#### [Source material]
•••

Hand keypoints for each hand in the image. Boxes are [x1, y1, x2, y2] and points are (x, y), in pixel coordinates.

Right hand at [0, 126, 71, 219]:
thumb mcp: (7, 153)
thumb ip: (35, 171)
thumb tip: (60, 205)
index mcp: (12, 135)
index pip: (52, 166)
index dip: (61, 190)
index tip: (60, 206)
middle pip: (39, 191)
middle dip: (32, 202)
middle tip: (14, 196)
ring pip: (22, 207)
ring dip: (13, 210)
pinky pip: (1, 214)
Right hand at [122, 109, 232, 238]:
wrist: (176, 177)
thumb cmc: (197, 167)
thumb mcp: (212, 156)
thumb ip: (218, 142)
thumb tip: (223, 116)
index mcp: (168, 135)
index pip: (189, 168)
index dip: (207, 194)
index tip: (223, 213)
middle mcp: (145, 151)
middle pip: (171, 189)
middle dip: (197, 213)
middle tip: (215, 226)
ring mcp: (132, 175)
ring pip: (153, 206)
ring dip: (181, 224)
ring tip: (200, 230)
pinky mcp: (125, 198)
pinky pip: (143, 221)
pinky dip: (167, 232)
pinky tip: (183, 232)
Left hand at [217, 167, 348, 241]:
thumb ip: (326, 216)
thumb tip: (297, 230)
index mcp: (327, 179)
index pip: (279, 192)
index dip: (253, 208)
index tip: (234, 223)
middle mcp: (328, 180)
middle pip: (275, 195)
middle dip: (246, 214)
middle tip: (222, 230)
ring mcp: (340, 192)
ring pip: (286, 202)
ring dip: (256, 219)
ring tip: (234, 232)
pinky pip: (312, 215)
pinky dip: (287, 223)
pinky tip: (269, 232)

•••

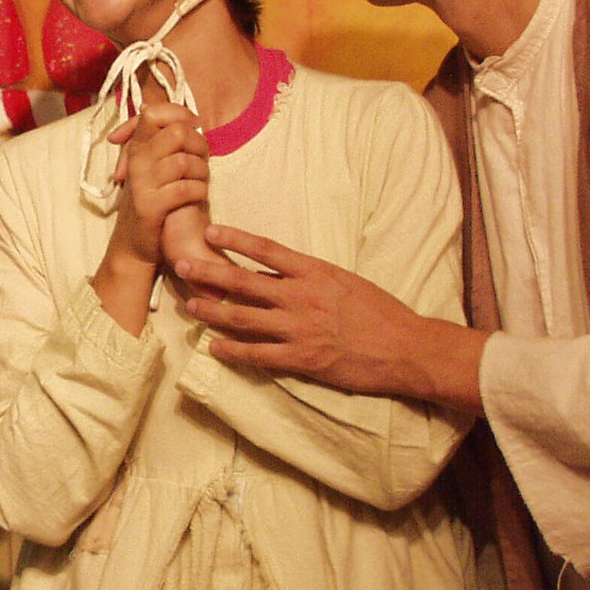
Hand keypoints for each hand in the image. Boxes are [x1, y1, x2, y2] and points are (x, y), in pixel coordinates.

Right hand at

•••

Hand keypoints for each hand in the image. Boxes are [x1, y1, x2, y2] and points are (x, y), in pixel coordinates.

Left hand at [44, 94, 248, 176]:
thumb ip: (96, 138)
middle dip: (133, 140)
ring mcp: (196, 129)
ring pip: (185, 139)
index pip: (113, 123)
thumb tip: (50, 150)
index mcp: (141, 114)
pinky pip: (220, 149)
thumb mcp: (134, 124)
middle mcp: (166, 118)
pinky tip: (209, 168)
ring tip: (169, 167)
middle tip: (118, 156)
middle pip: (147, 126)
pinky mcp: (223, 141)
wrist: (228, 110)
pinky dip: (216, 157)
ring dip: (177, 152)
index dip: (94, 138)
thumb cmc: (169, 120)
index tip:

•••

Within the data above, the lines from the one with "ring pip: (22, 207)" to the one with "pinky tip: (269, 232)" must be repeated exactly; no other line belongs in the answer.

#### [Solution for this task]
ring pip: (22, 207)
ring dip: (13, 210)
pinky pip: (1, 214)
Right hand at [122, 109, 232, 238]:
wrist: (176, 177)
thumb cmc: (197, 167)
thumb mcp: (212, 156)
thumb ip: (218, 142)
thumb tip: (223, 116)
index mcp: (168, 135)
index pip: (189, 168)
index dip: (207, 194)
index tip: (223, 213)
middle mcp: (145, 151)
middle pip: (171, 189)
middle dip: (197, 213)
middle tip: (215, 226)
ring mcp: (132, 175)
ring pip: (153, 206)
ring dip: (181, 224)
ring tip: (200, 230)
pinky mcp: (125, 198)
pinky pip: (143, 221)
pinky dip: (167, 232)
pinky tip: (183, 232)
Left hand at [217, 167, 348, 241]:
thumb ip: (326, 216)
thumb tip: (297, 230)
index mcp: (327, 179)
index pip: (279, 192)
index dip: (253, 208)
index tip: (234, 223)
middle mcp: (328, 180)
middle pip: (275, 195)
middle dip: (246, 214)
middle tip: (222, 230)
ring mcp: (340, 192)
ring pip: (286, 202)
ring dip: (256, 219)
ring tip: (234, 232)
pinky pip: (312, 215)
pinky dip: (287, 223)
pinky tip: (269, 232)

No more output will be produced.